The Chair remarked that it was most concerning that nearly a third of local children aged 0-15 years old were living in poverty (31.3%).  He asked what definition of poverty Public Health were using in the report and what they were trying to do to change the situation.  The Consultant in Public Health responded that Public Health were using a well-established national indicator for child poverty in their report.  Nationally there was a database of all the families in receipt of child tax credits.  A child was deemed to be living in poverty if they lived in a household in receipt of child tax credits and the household was receiving income support or job seeker supporter, or if they were living in a family receiving child tax credit and were deemed to be in the bottom 60%. Wolverhampton did not compare well to the rest of the country and that was largely down to the deprivation rate in Wolverhampton.  The child poverty figure in Wolverhampton was similar to Dudley, Sandwell and Walsall.  The only way to improve the figure was to increase the employment rate and improve household incomes.
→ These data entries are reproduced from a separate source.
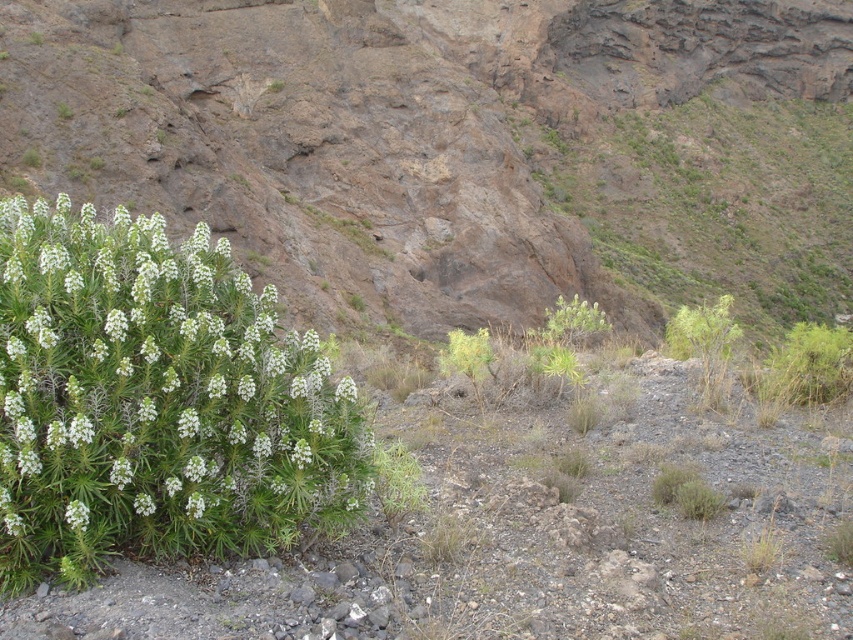
You are a hiker standing at the base of the steep, rocky hillside. You see the green grassy hillside at lower left and the green leafy plant at lower left. Which one is closer to you?

The green leafy plant at lower left is closer because the distance between them is 64.39 meters, so the green leafy plant at lower left is nearer to your current position.

You are standing in the middle of the rugged, arid landscape. You notice the green grassy hillside at lower left and the green leafy plant at left. Which of these two objects covers a larger area?

The green grassy hillside at lower left might be wider than green leafy plant at left, so it likely covers a larger area.

You are standing in the center of the rugged, arid landscape described. You want to move to the green grassy hillside at lower left. Which direction should you walk to reach it?

The green grassy hillside at lower left is located at point [459,148], so you should walk towards the lower left direction to reach it.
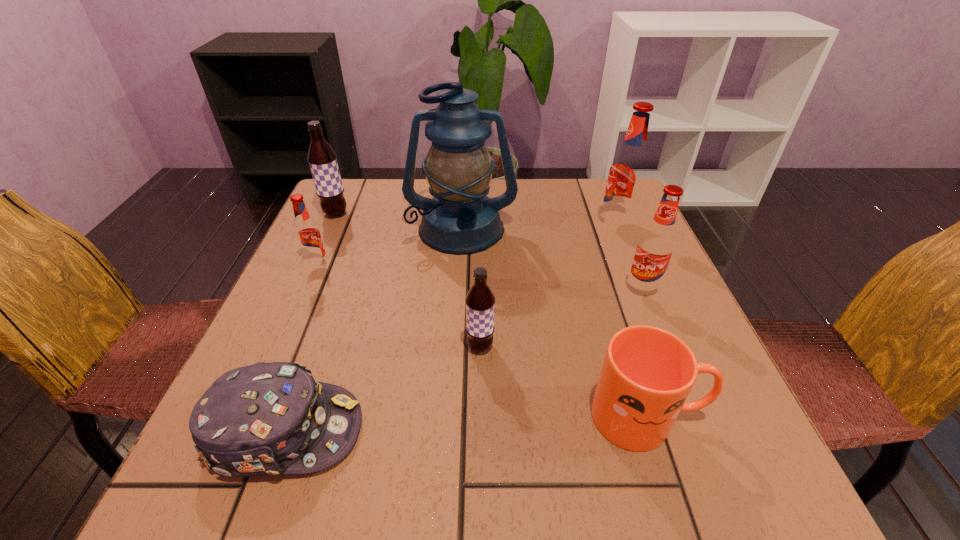
The height and width of the screenshot is (540, 960). What are the coordinates of `free space located on the handle side of the orange mug` in the screenshot? It's located at (739, 416).

At what (x,y) coordinates should I click in order to perform the action: click on vacant region located 0.160m on the front-facing side of the shortest object. Please return your answer as a coordinate pair (x, y). The width and height of the screenshot is (960, 540). Looking at the image, I should click on (466, 430).

What are the coordinates of `lantern located in the far edge section of the desktop` in the screenshot? It's located at (460, 219).

In order to click on mug present at the near edge in this screenshot , I will do `click(647, 374)`.

At what (x,y) coordinates should I click in order to perform the action: click on headwear present at the near edge. Please return your answer as a coordinate pair (x, y). Looking at the image, I should click on (267, 418).

Identify the location of headwear located in the left edge section of the desktop. (267, 418).

At what (x,y) coordinates should I click in order to perform the action: click on mug that is at the right edge. Please return your answer as a coordinate pair (x, y). Looking at the image, I should click on (647, 374).

You are a GUI agent. You are given a task and a screenshot of the screen. Output one action in this format:
    pyautogui.click(x=<x>, y=<y>)
    Task: Click on the object that is at the far left corner
    This screenshot has width=960, height=540.
    Given the screenshot: What is the action you would take?
    pyautogui.click(x=322, y=159)

This screenshot has height=540, width=960. I want to click on object positioned at the near left corner, so click(267, 418).

The image size is (960, 540). In order to click on object positioned at the far right corner in this screenshot , I will do `click(628, 171)`.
Jobs, skills, strong and stable homes and opportunity were key.

 

The Chair asked what the contributing factors were that meant there were more children in the care of the Council in the City (110.6 per 10,000) than in England (62.0).  He commented that this was a significant difference to the national average and asked how the Wolverhampton figures compared to the rest of the Black Country.  He was particularly keen to know if there were any children at unregistered providers.  The Consultant in Public Health responded that the Wolverhampton figures were in line with those for Walsall, Sandwell and Dudley.  The figure had come down for Wolverhampton but was still high compared to the national figure.  He believed the level of deprivation in Wolverhampton was the key reason why the figure was high in Wolverhampton.  The Director for Public Health commented that he would provide a written response to the Chairman on the matter of unregistered providers.

 

The Chair asked for some information on the work Public Health were doing with health partners to combat loneliness including the use of any technological solutions.  The Consultant in Public Health responded that relationships and systems was the key point to address when addressing loneliness.  In an aging population you would see increasingly elderly women living on their own because of their higher average life expectancy to men.  Men were increasingly marrying at a later age and therefore some were living on their own at an early stage in adulthood.  Pregnant women also sometimes fell into social isolation after giving birth.  Social isolation was therefore a life course issue.  The Public Health Team were supporting the NHS in some of the work they were undertaking in social prescribing.  The NHS were putting significant financial resources into social prescribing.  Public Health’s role he saw as bridging systems together.  They were looking to redesign the Wolverhampton Information Network which was a key directory of local opportunities at a place based level. 

 

The Director for Adult Services commented that they were undertaking significant work from a social care perspective in combatting social isolation.  They had introduced new ways of working for social workers over the last 18 months to free up time from bureaucratic process, so they could spend more time in communities working to support people in social isolation.  The Healthwatch Manager commented that they had just completed a two-year project on loneliness and social isolation and expressed a desire to feed the findings of this work into Public Health.